**TASK BRIEF:** Look for "bladder" in the material below and show each line that contains it.

**DATA FOR REVIEW:**
◆ ◆ ◆ ◆ ◆ ◆ ◆

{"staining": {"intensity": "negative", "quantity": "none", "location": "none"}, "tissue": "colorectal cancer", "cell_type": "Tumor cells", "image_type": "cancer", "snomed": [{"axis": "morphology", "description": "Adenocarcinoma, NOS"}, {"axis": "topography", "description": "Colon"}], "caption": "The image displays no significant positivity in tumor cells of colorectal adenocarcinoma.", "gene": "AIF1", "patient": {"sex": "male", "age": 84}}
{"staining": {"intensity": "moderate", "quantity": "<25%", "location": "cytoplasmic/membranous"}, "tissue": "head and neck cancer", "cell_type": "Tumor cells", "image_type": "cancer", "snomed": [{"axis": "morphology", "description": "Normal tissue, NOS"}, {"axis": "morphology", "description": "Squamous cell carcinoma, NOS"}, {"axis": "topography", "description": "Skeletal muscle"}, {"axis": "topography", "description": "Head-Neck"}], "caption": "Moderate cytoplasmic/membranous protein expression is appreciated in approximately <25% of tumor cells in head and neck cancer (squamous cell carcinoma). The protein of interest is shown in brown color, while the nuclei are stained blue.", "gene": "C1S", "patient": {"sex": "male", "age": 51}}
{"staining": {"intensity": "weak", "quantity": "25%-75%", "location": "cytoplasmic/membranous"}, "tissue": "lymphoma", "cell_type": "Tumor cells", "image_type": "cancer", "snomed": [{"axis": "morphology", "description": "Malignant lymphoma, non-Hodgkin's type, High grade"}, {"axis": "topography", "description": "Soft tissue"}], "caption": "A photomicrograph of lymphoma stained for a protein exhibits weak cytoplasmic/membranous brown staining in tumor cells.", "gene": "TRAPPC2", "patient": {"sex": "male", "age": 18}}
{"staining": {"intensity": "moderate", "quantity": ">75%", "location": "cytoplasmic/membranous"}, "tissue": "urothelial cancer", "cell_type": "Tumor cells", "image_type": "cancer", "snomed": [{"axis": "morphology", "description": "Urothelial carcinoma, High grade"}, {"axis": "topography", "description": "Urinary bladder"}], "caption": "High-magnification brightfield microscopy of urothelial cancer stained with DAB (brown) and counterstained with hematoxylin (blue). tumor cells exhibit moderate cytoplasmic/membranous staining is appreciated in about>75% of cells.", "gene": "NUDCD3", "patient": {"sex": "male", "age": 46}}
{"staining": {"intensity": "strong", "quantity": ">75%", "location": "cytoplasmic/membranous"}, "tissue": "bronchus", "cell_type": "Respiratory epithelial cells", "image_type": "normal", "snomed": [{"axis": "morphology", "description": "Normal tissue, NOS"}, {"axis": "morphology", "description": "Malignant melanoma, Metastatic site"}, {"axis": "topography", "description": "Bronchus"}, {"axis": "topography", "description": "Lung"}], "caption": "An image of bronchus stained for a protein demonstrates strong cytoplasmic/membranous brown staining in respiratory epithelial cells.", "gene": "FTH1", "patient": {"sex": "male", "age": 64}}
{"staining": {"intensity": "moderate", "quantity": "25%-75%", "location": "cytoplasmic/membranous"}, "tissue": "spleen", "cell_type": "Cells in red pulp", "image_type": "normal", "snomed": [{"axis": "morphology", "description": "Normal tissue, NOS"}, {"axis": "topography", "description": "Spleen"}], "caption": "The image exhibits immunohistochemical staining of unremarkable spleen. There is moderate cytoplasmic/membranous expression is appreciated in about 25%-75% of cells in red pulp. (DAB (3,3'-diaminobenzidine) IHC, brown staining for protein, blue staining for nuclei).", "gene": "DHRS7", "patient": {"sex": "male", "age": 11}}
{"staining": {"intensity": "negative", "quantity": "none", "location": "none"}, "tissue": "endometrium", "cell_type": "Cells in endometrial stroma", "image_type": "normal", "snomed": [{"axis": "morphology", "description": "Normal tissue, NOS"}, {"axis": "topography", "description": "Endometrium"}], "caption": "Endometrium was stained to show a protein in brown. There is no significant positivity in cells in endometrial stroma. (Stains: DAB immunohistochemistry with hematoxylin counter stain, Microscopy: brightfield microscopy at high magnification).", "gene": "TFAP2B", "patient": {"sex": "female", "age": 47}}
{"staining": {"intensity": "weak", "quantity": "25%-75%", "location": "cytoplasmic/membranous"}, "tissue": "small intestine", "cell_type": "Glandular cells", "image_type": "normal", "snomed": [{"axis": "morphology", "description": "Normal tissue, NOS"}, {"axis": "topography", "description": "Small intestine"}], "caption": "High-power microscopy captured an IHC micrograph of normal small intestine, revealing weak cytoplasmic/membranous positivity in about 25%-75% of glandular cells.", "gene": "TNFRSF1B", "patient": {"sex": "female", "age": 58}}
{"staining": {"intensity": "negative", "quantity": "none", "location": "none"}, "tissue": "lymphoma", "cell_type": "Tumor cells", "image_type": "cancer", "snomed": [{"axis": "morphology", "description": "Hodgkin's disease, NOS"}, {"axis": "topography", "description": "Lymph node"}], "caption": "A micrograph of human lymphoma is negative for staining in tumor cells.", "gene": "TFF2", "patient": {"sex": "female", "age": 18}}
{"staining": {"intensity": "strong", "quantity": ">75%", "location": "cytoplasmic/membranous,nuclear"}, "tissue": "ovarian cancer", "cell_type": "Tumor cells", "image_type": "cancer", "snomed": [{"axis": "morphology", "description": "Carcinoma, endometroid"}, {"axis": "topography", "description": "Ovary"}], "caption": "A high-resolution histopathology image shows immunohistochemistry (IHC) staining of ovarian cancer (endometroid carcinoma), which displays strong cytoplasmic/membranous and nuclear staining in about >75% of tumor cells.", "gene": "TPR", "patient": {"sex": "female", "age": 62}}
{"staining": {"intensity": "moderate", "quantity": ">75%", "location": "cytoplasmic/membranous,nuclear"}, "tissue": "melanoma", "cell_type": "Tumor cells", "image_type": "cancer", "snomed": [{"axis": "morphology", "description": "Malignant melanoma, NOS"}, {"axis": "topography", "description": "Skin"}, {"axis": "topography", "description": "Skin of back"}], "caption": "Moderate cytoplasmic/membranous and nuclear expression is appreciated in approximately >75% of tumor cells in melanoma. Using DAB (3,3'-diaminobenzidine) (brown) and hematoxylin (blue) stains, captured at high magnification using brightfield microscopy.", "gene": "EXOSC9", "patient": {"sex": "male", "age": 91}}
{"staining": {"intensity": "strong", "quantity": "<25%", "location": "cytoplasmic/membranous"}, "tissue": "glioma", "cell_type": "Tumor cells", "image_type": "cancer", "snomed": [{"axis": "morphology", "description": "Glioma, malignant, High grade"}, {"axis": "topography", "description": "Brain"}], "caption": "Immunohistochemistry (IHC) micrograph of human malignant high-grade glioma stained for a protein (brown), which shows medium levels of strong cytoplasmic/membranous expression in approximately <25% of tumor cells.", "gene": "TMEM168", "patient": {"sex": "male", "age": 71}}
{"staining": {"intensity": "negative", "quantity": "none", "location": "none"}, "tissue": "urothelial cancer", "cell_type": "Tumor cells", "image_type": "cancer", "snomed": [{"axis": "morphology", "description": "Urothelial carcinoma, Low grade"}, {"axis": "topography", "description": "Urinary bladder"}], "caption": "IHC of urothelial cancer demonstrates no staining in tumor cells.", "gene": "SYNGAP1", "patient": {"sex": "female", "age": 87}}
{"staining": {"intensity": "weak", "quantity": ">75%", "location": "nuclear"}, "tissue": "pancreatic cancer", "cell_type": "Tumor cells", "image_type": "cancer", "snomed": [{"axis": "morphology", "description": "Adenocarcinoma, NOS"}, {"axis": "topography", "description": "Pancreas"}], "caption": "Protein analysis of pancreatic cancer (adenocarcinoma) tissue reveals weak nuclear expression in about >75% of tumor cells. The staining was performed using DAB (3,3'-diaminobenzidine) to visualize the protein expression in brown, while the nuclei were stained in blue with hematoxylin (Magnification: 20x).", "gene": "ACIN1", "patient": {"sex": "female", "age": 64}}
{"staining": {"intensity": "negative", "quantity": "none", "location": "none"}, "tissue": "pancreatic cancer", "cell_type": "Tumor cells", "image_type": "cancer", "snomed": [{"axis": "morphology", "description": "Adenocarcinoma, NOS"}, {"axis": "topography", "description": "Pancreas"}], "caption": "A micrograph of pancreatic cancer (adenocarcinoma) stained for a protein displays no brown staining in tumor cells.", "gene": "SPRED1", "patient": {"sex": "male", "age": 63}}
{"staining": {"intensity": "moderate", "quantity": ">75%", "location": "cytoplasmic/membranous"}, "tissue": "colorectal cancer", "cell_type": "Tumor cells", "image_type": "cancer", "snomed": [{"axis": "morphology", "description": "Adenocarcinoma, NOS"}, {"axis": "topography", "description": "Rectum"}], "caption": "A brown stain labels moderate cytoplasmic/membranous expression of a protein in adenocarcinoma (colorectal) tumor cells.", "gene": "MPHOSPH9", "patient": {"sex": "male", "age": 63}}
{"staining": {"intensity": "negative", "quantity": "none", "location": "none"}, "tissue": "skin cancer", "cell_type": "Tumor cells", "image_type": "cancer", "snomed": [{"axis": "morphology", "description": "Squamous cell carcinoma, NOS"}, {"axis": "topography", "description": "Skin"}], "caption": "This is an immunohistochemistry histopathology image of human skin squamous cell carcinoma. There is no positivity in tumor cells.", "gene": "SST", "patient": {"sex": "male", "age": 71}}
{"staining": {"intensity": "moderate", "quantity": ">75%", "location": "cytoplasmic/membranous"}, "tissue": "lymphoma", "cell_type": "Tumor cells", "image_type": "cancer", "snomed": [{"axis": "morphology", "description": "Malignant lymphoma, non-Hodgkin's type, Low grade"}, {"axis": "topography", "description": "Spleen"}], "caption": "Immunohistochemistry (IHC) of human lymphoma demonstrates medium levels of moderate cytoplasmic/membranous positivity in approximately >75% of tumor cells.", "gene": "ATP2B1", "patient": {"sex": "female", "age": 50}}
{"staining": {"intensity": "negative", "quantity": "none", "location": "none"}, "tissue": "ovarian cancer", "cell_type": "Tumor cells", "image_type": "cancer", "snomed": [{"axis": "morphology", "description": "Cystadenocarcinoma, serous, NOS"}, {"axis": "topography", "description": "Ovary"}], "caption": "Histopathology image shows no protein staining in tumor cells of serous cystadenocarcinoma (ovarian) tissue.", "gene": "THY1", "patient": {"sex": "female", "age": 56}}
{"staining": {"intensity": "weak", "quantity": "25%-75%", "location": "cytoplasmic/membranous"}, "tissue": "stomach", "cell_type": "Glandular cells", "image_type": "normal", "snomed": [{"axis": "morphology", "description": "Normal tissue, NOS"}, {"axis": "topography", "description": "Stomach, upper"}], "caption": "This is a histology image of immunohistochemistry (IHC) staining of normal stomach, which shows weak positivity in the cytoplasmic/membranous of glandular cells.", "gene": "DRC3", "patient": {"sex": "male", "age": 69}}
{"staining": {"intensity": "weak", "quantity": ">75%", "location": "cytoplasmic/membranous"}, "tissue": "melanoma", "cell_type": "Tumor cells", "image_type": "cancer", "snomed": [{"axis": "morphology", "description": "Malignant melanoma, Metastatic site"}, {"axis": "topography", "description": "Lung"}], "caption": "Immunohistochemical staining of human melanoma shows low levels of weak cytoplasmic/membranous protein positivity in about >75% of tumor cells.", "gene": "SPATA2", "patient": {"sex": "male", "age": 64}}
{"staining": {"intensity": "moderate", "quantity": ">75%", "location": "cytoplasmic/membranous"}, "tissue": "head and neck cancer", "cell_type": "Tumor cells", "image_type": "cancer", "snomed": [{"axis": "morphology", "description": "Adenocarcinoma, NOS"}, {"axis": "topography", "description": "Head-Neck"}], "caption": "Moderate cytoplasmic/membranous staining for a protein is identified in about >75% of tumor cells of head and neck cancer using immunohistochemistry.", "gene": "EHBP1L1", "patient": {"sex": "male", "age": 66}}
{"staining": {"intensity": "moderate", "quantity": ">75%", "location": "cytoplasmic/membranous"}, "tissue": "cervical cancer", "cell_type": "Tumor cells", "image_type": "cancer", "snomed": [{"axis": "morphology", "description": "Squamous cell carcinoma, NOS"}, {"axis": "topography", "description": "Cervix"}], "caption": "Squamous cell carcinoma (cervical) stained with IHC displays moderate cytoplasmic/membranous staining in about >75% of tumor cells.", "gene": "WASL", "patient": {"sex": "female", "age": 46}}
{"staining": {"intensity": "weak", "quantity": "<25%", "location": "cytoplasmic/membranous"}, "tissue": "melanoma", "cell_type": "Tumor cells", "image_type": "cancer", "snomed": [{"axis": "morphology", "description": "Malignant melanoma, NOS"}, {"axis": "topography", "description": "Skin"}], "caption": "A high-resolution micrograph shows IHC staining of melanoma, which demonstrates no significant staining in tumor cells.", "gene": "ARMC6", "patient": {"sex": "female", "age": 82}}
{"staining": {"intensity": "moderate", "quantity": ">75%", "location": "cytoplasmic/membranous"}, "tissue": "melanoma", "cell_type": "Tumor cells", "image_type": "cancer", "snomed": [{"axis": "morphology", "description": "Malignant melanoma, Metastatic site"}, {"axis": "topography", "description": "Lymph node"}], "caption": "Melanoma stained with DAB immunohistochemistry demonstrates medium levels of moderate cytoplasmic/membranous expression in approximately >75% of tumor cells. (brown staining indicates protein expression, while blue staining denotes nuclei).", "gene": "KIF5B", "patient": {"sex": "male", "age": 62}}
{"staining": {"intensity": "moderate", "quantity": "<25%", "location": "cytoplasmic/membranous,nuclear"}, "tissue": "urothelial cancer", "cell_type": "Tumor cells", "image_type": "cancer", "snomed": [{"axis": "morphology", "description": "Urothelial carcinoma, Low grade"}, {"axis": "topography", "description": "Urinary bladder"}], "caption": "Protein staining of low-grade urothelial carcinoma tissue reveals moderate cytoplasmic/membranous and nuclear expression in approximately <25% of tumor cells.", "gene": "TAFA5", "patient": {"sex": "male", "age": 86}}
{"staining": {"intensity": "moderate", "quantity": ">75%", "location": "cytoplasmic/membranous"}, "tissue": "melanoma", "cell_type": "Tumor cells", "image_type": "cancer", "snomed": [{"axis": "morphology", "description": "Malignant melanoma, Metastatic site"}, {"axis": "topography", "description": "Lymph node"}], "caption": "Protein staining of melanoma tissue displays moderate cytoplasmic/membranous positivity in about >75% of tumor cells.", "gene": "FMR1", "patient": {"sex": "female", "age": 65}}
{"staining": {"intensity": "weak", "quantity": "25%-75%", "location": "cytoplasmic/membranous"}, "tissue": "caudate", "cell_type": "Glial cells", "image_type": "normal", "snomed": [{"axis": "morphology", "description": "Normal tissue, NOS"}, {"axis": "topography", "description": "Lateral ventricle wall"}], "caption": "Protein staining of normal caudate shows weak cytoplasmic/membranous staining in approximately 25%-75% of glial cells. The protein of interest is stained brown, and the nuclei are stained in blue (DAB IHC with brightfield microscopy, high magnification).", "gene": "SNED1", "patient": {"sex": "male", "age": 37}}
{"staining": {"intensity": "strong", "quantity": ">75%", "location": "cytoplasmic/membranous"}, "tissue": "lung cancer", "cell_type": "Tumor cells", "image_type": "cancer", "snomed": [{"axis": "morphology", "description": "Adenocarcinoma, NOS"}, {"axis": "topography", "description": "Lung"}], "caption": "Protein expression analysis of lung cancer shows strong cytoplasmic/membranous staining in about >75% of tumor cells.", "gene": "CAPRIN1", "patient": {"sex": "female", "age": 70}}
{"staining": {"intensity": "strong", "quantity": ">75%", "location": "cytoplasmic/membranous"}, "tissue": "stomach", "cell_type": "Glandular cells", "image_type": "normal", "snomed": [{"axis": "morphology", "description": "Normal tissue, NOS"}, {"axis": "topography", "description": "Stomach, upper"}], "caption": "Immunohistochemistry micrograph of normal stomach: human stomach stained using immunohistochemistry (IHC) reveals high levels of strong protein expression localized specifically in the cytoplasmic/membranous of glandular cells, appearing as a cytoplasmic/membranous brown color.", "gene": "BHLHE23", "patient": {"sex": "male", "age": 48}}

◆ ◆ ◆ ◆ ◆ ◆ ◆

**OUTPUT BELOW:**
{"staining": {"intensity": "moderate", "quantity": ">75%", "location": "cytoplasmic/membranous"}, "tissue": "urothelial cancer", "cell_type": "Tumor cells", "image_type": "cancer", "snomed": [{"axis": "morphology", "description": "Urothelial carcinoma, High grade"}, {"axis": "topography", "description": "Urinary bladder"}], "caption": "High-magnification brightfield microscopy of urothelial cancer stained with DAB (brown) and counterstained with hematoxylin (blue). tumor cells exhibit moderate cytoplasmic/membranous staining is appreciated in about>75% of cells.", "gene": "NUDCD3", "patient": {"sex": "male", "age": 46}}
{"staining": {"intensity": "negative", "quantity": "none", "location": "none"}, "tissue": "urothelial cancer", "cell_type": "Tumor cells", "image_type": "cancer", "snomed": [{"axis": "morphology", "description": "Urothelial carcinoma, Low grade"}, {"axis": "topography", "description": "Urinary bladder"}], "caption": "IHC of urothelial cancer demonstrates no staining in tumor cells.", "gene": "SYNGAP1", "patient": {"sex": "female", "age": 87}}
{"staining": {"intensity": "moderate", "quantity": "<25%", "location": "cytoplasmic/membranous,nuclear"}, "tissue": "urothelial cancer", "cell_type": "Tumor cells", "image_type": "cancer", "snomed": [{"axis": "morphology", "description": "Urothelial carcinoma, Low grade"}, {"axis": "topography", "description": "Urinary bladder"}], "caption": "Protein staining of low-grade urothelial carcinoma tissue reveals moderate cytoplasmic/membranous and nuclear expression in approximately <25% of tumor cells.", "gene": "TAFA5", "patient": {"sex": "male", "age": 86}}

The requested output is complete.